Work to complete = Lines in the records below that contain the word "Kaiserreich" must each be copied.

Excerpted records =
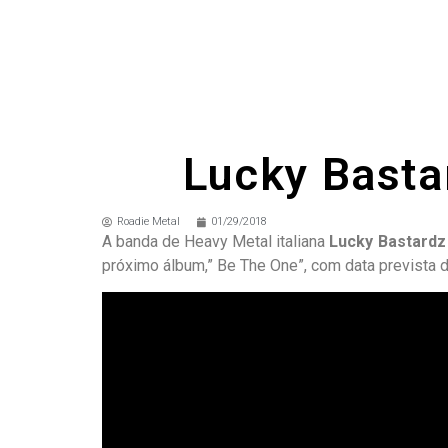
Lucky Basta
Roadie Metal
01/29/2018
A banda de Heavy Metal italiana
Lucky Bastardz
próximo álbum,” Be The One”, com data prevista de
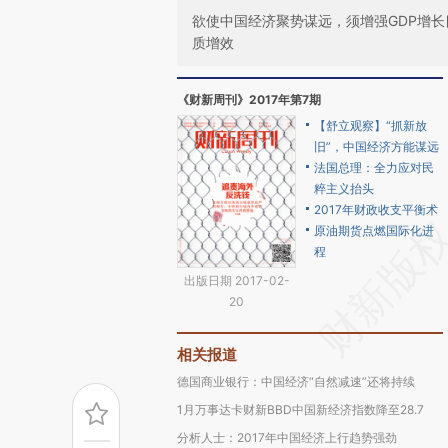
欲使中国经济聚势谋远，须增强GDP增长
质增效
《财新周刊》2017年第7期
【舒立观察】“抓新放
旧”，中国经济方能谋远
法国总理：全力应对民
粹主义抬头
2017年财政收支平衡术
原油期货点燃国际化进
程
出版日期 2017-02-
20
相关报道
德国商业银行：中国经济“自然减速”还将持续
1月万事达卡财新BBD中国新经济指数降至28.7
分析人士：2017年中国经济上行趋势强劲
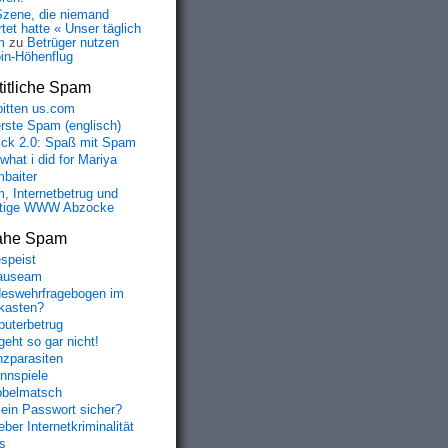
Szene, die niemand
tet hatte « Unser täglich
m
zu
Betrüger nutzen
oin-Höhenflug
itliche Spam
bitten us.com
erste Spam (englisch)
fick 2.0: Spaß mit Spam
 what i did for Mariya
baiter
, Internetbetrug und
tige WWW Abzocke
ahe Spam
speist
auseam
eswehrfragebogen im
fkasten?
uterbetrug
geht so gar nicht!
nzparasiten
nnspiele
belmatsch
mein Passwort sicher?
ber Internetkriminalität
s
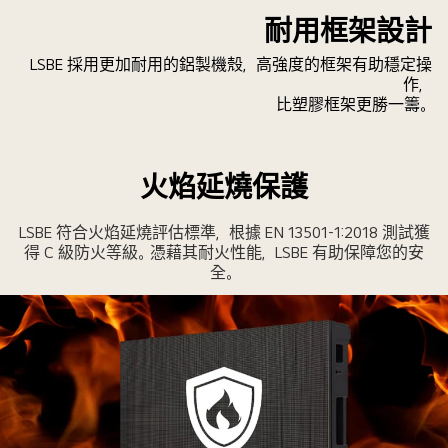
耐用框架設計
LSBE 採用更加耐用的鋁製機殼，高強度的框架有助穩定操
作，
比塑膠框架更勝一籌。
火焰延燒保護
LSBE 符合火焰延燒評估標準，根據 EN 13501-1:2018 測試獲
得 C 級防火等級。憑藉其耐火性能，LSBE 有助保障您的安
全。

==

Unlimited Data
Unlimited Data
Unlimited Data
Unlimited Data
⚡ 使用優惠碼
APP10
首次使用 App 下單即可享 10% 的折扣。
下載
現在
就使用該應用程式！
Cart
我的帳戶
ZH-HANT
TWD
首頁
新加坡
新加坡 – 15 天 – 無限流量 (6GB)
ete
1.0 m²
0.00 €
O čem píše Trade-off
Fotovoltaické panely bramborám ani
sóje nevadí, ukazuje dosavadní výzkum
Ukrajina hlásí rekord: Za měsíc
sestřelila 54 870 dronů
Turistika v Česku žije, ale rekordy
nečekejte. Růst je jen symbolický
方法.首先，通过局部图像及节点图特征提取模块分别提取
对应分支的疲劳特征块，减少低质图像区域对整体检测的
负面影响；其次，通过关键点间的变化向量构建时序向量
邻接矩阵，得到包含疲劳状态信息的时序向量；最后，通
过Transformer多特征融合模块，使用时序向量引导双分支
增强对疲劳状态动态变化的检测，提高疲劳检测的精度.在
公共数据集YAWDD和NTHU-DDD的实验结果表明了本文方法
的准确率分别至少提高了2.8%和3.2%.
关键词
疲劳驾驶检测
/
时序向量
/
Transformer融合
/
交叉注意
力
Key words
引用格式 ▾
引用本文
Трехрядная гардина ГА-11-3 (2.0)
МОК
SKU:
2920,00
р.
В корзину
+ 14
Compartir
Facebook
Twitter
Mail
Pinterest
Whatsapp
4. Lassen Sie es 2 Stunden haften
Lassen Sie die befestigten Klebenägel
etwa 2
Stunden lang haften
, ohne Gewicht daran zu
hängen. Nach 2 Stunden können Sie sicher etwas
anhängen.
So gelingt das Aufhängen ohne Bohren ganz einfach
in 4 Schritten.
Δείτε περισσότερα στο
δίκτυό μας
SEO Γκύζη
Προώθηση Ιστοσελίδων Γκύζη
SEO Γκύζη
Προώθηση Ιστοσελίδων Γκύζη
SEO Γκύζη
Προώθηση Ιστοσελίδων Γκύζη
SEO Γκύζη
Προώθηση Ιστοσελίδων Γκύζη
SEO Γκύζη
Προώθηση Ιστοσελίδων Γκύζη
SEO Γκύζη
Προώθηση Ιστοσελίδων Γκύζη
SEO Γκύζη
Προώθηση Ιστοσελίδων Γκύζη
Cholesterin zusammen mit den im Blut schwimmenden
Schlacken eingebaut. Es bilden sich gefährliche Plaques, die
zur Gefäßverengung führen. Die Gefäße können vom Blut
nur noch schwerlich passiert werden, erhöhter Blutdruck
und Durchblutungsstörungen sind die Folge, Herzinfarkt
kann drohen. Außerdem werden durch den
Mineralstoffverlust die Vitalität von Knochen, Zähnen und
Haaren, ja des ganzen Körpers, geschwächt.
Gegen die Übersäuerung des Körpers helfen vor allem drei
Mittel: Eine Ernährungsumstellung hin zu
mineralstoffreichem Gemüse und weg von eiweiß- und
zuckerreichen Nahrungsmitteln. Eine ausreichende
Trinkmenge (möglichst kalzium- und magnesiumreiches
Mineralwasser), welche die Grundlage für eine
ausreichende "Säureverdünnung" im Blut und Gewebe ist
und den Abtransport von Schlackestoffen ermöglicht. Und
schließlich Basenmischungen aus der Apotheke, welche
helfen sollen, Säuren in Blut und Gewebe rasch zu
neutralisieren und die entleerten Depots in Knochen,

* * *

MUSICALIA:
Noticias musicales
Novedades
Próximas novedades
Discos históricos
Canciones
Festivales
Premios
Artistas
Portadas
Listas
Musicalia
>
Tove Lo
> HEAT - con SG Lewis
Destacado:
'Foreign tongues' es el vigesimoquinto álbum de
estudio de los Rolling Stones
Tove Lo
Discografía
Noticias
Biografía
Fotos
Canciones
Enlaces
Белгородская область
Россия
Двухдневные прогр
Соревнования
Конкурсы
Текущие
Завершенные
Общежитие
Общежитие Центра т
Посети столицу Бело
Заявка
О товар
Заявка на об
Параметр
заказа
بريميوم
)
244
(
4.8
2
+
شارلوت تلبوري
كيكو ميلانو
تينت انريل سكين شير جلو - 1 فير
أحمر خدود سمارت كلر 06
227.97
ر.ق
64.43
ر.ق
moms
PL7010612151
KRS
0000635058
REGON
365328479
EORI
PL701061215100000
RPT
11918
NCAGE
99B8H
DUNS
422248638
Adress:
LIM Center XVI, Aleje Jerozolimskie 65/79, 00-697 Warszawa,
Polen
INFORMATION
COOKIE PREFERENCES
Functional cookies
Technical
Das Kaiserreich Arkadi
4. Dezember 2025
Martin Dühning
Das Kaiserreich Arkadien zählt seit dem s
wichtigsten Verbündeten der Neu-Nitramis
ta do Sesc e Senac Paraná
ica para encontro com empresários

Task response =
Das Kaiserreich Arkadi
Das Kaiserreich Arkadien zählt seit dem s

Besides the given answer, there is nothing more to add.